▶ **RECORDED DATA**:
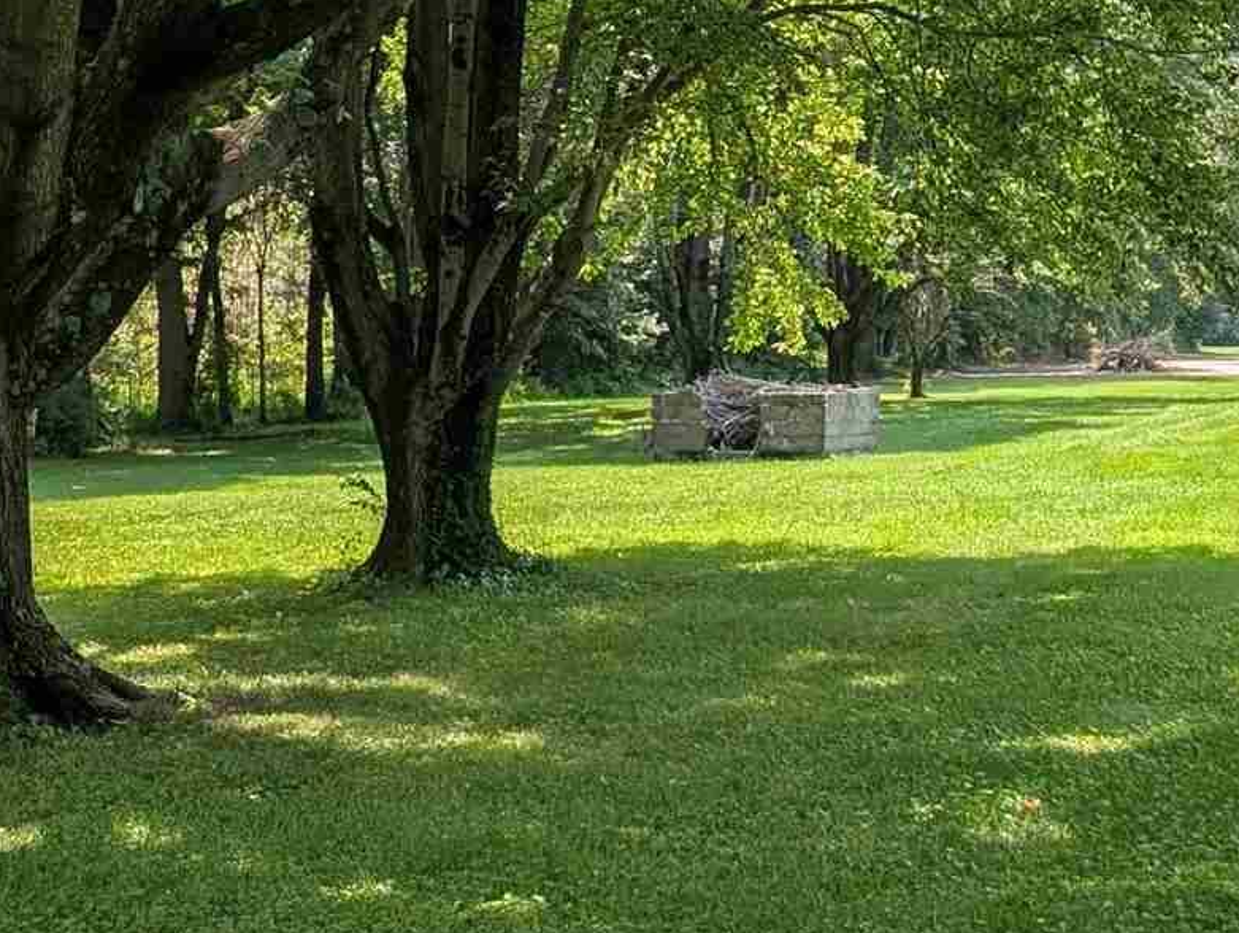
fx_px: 3369
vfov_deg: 15.5
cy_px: -13
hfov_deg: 20.7
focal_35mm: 94
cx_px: 863
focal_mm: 6.9
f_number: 1.68
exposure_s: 1/670
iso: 21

▶ **ABOUT THIS TASK**: From the first line of the material to the last, retype everything exactly except the images.

▶ **EXPECTED ANSWER**:
fx_px: 3369
vfov_deg: 15.5
cy_px: -13
hfov_deg: 20.7
focal_35mm: 94
cx_px: 863
focal_mm: 6.9
f_number: 1.68
exposure_s: 1/670
iso: 21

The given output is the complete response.